Stagnasi penulisan sejarah sastra Indonesia ini terjadi mungkin karena hanya memang belum ditulis saja, atau tampak tak ada orang (peneliti, penulis) yang menaruh perhatian pada upaya penulisan tersebut. Namun, sesungguhnya, tak ada kendala serius yang menyebabkan mengapa penulisan sejarah sastra tak terjadi secara berkesinambungan.
Untuk mendokumentasi dalam buku sejarah sastra Indonesia yang memperlihatkan penyebarannya yang luas sampai di daerah-daerah, sebenarnya dapat diatasi dengan strategi penulisan sejarah sastra per sub-area. Maksudnya, mulai dari pendataan produksi sastra Indonesia di area kota provinsi dan bahkan kabupaten.
Ini berarti, pada setiap kabupaten perlu ada penulis sejarah sastra yang berminat untuk menuliskan atau mendokumentasikan semua karya sastra yang pernah ditulis di kota masing-masing tersebut. Selanjutnya, hasil penulisan itu dapat ditingkatkan dalam tingkat provinsi, dan seterusnya ke tingkat nasional. Institusi Balai Bahasa dan Dewan Kesenian yang ada di setiap daerah provinsi di wilayah Indonesia (mungkin) menjadi institusi yang sangat berpotensi untuk mendata dan mendokumentasikan semua karya sastra yang pernah diproduksi di area kotanya.
Berdasarkan data atau dokumen yang ada di tiap-tiap daerah atau kota itu barangkali dapat ditulis buku sejarah sastra Indonesia, yang menggambarkan lanskap produksi sastra di wilayah Indonesia sejak awal hingga perkembangannya yang paling mutakhir.

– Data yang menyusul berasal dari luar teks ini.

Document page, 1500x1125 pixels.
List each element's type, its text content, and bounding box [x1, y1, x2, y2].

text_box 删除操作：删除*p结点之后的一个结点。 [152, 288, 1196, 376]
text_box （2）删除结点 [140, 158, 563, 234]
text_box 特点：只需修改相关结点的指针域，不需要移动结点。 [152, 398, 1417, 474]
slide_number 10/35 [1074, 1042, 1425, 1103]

Di samping itu, koleksi yang sekarang ini (mungkin) sudah ada di dua institusi itu, ditambah lagi dengan dokumen yang (mungkin) tersedia di Perpustakaan Nasional, dapat dijadikan sebagai sumber dokumen yang digunakan untuk penulisan sejarah sastra Indonesia.
Dengan strategi ini, stagnasi sejarah sastra Indonesia akan teratasi, dan kita akan memiliki buku sejarah sastra yang akurat menggambarkan secara periodik (dari masa ke masa) produksi sastra Indonesia yang pernah diciptakan di Indonesia.
Dalam pembelajaran sastra Indonesia, sejarah sastra Indonesia menjadi materi yang amat diperlukan. Materi sejarah sastra itu tentu saja perlu terus diperbarui agar benar-benar dapat memberikan gambaran tentang realitas produksi karya sastra Indonesia yang pernah ada di wilayah Indonesia. Dalam pembelajaran ilmu sastra, kita tentu saja tak dapat hanya menggunakan buku sejarah sastra yang lama karena kita tak dapat memberikan gambaran yang lengkap tentang perkembangan sastra Indonesia sampai dalam tahap perkembangannya yang mutakhir.
Dalam realitas pembelajaran sastra, banyak pembelajar yang merasa kesulitan untuk mencari karya sastra yang ada pada masanya. Hal itu disebabkan tidak ada dokumen sejarah sastra yang dapat diacu untuk melihat pada masa tertentu, karya sastra apa saja yang pernah diterbitkan (diproduksi). Apalagi jika ingin masuk pada kajian sosiologi sastra, yang selalu merelasikan karya sastra dengan masyarakatnya.